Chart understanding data
--*--
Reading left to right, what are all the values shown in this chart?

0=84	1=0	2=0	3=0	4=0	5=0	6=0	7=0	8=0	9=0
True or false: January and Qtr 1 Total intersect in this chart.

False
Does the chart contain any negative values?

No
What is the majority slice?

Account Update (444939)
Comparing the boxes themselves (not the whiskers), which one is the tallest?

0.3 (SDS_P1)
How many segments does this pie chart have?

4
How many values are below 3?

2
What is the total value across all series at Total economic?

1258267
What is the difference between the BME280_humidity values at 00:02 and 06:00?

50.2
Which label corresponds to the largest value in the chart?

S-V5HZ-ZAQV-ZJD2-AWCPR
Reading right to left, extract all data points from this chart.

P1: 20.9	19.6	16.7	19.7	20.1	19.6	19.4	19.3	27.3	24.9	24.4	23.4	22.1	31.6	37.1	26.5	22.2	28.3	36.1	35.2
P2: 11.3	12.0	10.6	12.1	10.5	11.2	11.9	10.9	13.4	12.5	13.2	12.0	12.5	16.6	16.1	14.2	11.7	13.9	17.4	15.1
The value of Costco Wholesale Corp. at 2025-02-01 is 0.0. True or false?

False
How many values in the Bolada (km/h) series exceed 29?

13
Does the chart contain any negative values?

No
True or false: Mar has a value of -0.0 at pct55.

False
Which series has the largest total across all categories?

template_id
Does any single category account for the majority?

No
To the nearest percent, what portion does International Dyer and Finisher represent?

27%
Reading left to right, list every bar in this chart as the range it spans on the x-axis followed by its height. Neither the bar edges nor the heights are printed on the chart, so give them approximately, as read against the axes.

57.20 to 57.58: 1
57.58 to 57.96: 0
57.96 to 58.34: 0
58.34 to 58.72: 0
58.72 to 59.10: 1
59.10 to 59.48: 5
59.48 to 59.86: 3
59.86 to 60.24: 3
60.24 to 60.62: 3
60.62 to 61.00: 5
--*--
Rewrite all of the data above, swapping every occurrence of "chart" for "graph" and leaving everything else untouched.

▶ _Result of this exercise_:
Reading left to right, what are all the values shown in this graph?

0=84	1=0	2=0	3=0	4=0	5=0	6=0	7=0	8=0	9=0
True or false: January and Qtr 1 Total intersect in this graph.

False
Does the graph contain any negative values?

No
What is the majority slice?

Account Update (444939)
Comparing the boxes themselves (not the whiskers), which one is the tallest?

0.3 (SDS_P1)
How many segments does this pie graph have?

4
How many values are below 3?

2
What is the total value across all series at Total economic?

1258267
What is the difference between the BME280_humidity values at 00:02 and 06:00?

50.2
Which label corresponds to the largest value in the graph?

S-V5HZ-ZAQV-ZJD2-AWCPR
Reading right to left, extract all data points from this graph.

P1: 20.9	19.6	16.7	19.7	20.1	19.6	19.4	19.3	27.3	24.9	24.4	23.4	22.1	31.6	37.1	26.5	22.2	28.3	36.1	35.2
P2: 11.3	12.0	10.6	12.1	10.5	11.2	11.9	10.9	13.4	12.5	13.2	12.0	12.5	16.6	16.1	14.2	11.7	13.9	17.4	15.1
The value of Costco Wholesale Corp. at 2025-02-01 is 0.0. True or false?

False
How many values in the Bolada (km/h) series exceed 29?

13
Does the graph contain any negative values?

No
True or false: Mar has a value of -0.0 at pct55.

False
Which series has the largest total across all categories?

template_id
Does any single category account for the majority?

No
To the nearest percent, what portion does International Dyer and Finisher represent?

27%
Reading left to right, list every bar in this graph as the range it spans on the x-axis followed by its height. Neither the bar edges nor the heights are printed on the graph, so give them approximately, as read against the axes.

57.20 to 57.58: 1
57.58 to 57.96: 0
57.96 to 58.34: 0
58.34 to 58.72: 0
58.72 to 59.10: 1
59.10 to 59.48: 5
59.48 to 59.86: 3
59.86 to 60.24: 3
60.24 to 60.62: 3
60.62 to 61.00: 5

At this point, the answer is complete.